BATON ROUGE, La. (AP) — Critics of Louisiana’s education board are raising questions about a five-member “working group” that has been working behind closed doors to review the state’s accountability system for public schools.
The Advocate reports that officials with the Board of Elementary and Secondary Education defend the practice, saying the group’s work is not an attempt to get around the state open meetings law, and that a BESE attorney believes the group’s work is legal.
However, after the newspaper’s initial report on the practice appeared online Friday, BESE President Jim Garvey said he wants BESE to get a second opinion on how the review is being done.
Critics note that the topic the working group is studying is a volatile one.
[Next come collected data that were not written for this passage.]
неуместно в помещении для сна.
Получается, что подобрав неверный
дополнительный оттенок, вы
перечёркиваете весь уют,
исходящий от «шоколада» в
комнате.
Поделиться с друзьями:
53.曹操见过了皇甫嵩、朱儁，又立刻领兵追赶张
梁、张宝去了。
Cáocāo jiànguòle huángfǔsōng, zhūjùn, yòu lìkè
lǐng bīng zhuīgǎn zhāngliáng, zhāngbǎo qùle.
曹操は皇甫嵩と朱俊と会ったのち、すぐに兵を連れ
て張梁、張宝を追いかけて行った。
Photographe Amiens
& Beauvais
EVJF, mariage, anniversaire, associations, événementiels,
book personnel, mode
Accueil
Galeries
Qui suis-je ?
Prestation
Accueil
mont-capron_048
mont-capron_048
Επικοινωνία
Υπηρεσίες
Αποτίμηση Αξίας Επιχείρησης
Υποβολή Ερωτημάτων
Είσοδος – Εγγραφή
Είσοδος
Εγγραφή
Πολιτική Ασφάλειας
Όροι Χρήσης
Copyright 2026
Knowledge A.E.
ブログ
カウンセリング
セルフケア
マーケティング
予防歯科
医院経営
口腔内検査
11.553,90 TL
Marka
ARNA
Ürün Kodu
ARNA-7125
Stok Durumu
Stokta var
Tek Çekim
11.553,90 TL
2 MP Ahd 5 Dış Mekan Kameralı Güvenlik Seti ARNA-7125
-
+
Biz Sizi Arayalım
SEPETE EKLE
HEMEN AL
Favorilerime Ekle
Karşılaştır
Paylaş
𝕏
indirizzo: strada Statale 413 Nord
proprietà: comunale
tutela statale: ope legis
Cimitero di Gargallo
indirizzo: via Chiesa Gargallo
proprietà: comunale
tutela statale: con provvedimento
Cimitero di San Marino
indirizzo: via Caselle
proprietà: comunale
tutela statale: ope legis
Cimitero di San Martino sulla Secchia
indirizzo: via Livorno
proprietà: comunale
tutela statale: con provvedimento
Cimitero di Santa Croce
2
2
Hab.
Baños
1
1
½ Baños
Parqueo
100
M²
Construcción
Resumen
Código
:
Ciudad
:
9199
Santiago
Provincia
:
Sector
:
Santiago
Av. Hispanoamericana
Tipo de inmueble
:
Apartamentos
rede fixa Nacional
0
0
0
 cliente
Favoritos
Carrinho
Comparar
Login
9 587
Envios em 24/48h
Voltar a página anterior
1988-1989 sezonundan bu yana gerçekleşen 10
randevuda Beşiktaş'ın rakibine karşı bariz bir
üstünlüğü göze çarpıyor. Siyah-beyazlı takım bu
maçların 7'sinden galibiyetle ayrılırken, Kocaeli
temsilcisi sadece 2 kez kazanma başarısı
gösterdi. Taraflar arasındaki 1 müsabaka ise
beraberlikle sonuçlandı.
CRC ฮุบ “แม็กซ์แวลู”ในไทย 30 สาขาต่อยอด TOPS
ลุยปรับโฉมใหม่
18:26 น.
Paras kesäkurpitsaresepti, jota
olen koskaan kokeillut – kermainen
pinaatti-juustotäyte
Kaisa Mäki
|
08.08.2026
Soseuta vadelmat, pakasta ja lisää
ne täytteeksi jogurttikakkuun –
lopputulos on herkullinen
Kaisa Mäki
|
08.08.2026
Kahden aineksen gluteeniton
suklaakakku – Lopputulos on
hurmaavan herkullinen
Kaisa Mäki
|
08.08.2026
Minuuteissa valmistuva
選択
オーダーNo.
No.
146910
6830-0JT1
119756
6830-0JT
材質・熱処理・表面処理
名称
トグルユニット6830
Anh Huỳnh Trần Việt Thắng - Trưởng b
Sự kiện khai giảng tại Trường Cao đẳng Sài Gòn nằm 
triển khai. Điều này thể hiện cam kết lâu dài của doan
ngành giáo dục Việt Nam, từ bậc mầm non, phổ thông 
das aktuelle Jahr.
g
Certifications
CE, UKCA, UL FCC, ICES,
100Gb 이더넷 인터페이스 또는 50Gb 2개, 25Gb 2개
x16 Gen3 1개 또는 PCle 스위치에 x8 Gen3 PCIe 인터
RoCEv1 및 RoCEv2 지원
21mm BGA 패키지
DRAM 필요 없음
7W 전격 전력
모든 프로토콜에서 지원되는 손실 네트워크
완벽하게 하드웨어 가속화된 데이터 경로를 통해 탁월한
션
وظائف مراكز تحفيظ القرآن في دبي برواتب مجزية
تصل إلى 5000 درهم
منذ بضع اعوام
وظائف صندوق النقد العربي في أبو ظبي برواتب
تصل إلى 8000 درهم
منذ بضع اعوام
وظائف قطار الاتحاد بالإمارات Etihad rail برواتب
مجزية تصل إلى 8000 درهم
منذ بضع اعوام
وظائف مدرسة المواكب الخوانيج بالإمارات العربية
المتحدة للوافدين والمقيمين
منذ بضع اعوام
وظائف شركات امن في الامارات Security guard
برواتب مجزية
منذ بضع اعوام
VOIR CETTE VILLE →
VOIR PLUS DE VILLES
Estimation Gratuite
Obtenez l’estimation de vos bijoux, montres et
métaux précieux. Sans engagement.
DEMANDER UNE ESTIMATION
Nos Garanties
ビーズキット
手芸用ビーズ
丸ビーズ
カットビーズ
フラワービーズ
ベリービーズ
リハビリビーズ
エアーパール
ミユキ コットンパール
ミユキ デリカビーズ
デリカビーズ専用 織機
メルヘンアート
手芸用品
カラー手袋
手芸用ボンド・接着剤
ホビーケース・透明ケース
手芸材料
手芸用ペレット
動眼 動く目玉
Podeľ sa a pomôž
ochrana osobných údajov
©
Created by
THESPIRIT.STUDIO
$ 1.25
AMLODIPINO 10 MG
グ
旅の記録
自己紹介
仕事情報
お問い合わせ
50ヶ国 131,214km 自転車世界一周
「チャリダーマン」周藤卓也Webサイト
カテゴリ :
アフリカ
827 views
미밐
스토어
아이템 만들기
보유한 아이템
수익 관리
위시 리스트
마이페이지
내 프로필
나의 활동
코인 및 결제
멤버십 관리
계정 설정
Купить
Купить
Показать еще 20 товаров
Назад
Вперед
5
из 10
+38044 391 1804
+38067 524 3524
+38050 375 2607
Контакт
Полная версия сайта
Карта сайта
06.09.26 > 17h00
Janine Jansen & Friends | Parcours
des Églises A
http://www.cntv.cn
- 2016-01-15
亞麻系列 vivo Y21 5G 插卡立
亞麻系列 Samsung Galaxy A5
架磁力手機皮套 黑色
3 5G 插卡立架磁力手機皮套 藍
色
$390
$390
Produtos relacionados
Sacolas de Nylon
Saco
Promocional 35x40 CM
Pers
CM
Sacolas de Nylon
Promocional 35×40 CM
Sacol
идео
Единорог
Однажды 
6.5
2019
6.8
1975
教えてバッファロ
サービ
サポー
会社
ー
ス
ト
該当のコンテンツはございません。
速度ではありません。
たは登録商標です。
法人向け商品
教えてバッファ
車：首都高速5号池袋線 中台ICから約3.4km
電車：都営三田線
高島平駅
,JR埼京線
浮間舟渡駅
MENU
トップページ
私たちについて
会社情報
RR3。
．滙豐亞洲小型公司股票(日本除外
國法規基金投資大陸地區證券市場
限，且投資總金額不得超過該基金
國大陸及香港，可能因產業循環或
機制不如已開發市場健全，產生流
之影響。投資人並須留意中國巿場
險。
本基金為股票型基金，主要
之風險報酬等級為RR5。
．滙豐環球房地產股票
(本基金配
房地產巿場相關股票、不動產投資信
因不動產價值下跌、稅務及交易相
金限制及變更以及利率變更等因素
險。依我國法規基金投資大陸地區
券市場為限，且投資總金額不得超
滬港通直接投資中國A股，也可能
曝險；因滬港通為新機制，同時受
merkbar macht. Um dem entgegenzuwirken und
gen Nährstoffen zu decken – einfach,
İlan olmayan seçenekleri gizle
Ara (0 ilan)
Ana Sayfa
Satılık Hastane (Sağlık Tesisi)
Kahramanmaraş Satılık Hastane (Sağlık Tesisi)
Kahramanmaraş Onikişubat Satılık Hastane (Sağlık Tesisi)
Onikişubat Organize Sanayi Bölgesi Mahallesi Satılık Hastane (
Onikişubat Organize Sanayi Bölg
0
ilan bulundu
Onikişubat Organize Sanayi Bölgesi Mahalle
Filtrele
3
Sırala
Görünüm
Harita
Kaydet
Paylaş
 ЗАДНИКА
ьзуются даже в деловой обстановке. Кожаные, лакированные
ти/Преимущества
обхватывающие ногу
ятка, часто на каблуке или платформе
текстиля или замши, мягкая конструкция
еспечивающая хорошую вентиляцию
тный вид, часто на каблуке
“What is the private conversation?” Roemer asked. “I don’t care if they are not voting. What are they talking about and who are they talking to.”
Scott Sternberg, a Louisiana media lawyer who represents The Advocate and The Times-Picayune on public meeting issues, said the BESE “workgroup” is a committee under a different name.
“I have been litigating open meetings cases my entire career,” Sternberg said Friday. “I don’t know where they (BESE members) get the idea they can just appoint a committee and change the name to a work group and that will be okay.”
“We will probably ask the attorney general’s office to give us their guidance,” Garvey said in an email to the newspaper. “And will talk to our constituents about their concerns and then reevaluate the situation from there.”
BESE is an 11-member panel that sets policies for about 700,000 public school students statewide.
The review follows two failed bids last year by state Superintendent of Education Cade Brumley to revamp how public schools are scrutinized. Brumley proposed changes in how schools are rated, which would have trimmed the number of D- and F-rated schools by setting up a more generous scoring system.
The behind-the-scenes work has its defenders. Brigitte Nieland, director of government relations for the advocacy group Stand For Children, said members are not rewriting accountability rules or taking votes.
“It’s a politically balanced group doing incredibly tedious research, looking at best practices in other states and working with Louisiana Department of Education staff, which will run simulations based on any number of scenarios,” Nieland said in a text message to The Advocate. “I’m impressed that board members are tackling this.”
“They are talking about accountability and therefore we believe there should be more transparency around that conversation,” said Caroline Roemer, executive director of the Louisiana Association of Public Charter Schools.